Stored records
▼

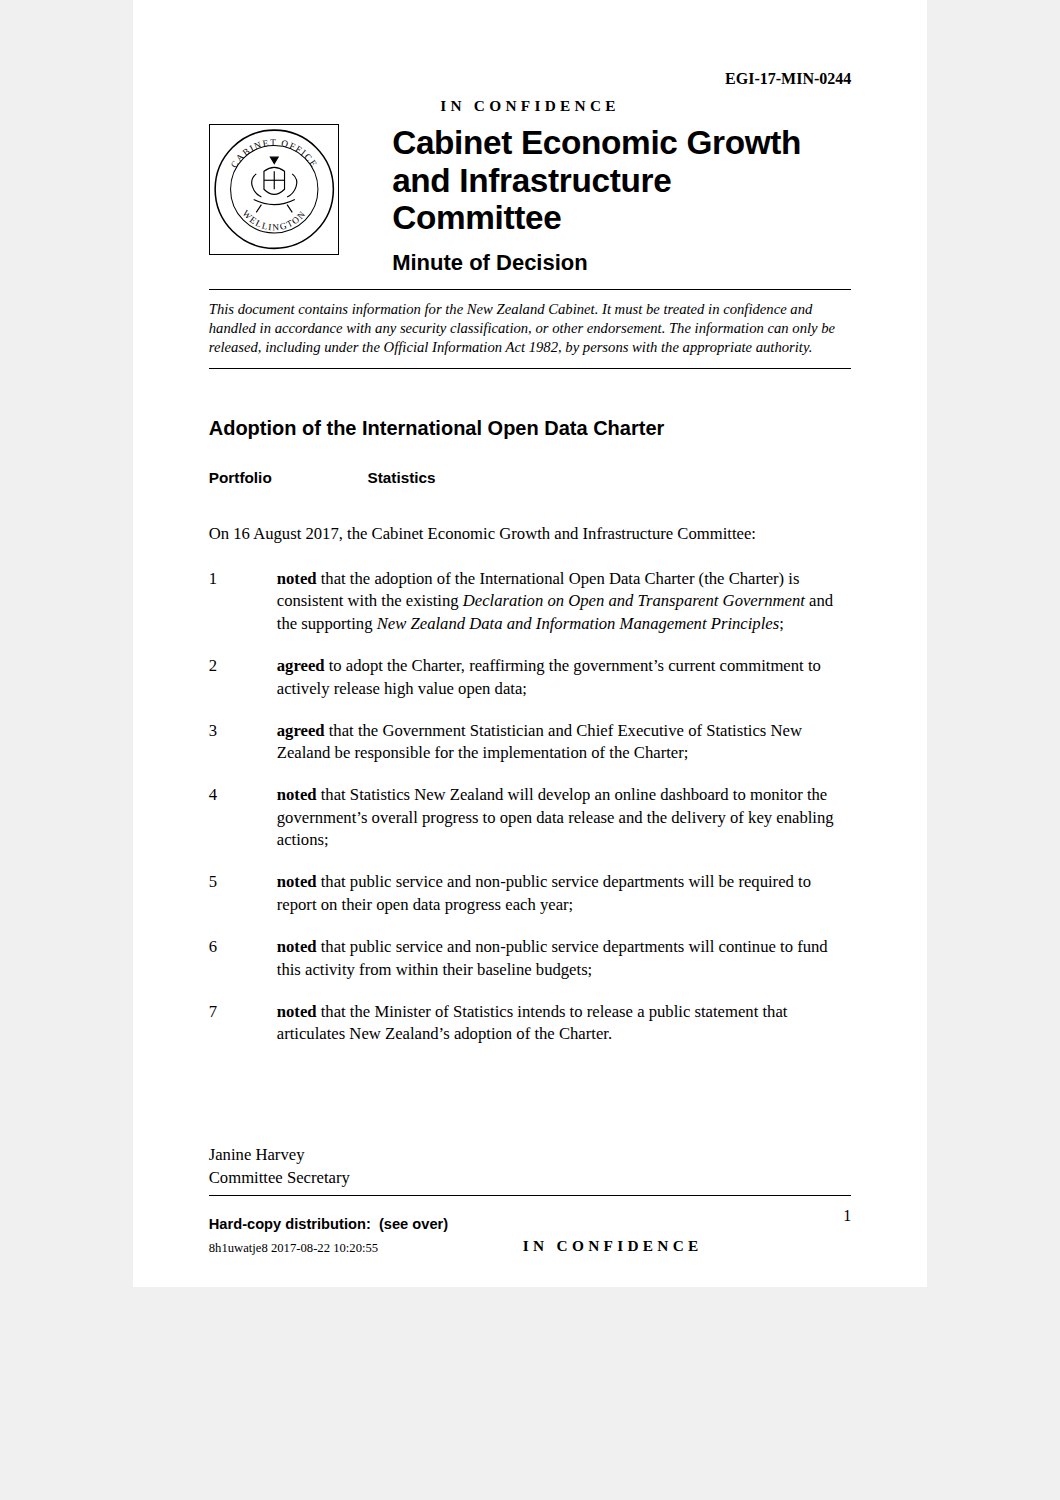EGI-17-MIN-0244
IN CONFIDENCE
CABINET OFFICE WELLINGTON
Cabinet Economic Growth
and Infrastructure
Committee
Minute of Decision
This document contains information for the New Zealand Cabinet. It must be treated in confidence and handled in accordance with any security classification, or other endorsement. The information can only be released, including under the Official Information Act 1982, by persons with the appropriate authority.
Adoption of the International Open Data Charter
Portfolio Statistics
On 16 August 2017, the Cabinet Economic Growth and Infrastructure Committee:
noted that the adoption of the International Open Data Charter (the Charter) is consistent with the existing Declaration on Open and Transparent Government and the supporting New Zealand Data and Information Management Principles;
agreed to adopt the Charter, reaffirming the government’s current commitment to actively release high value open data;
agreed that the Government Statistician and Chief Executive of Statistics New Zealand be responsible for the implementation of the Charter;
noted that Statistics New Zealand will develop an online dashboard to monitor the government’s overall progress to open data release and the delivery of key enabling actions;
noted that public service and non-public service departments will be required to report on their open data progress each year;
noted that public service and non-public service departments will continue to fund this activity from within their baseline budgets;
noted that the Minister of Statistics intends to release a public statement that articulates New Zealand’s adoption of the Charter.
Janine Harvey
Committee Secretary
Hard-copy distribution: (see over)
1
8h1uwatje8 2017-08-22 10:20:55
IN CONFIDENCE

▲

**Task brief:** Would you copy, unchanged, the stretch of the records above that begins at the line containing "On 16 August" and ends at the line containing "noted that the adoption", and only that?

**Result for this exercise:**
On 16 August 2017, the Cabinet Economic Growth and Infrastructure Committee:
noted that the adoption of the International Open Data Charter (the Charter) is consistent with the existing Declaration on Open and Transparent Government and the supporting New Zealand Data and Information Management Principles;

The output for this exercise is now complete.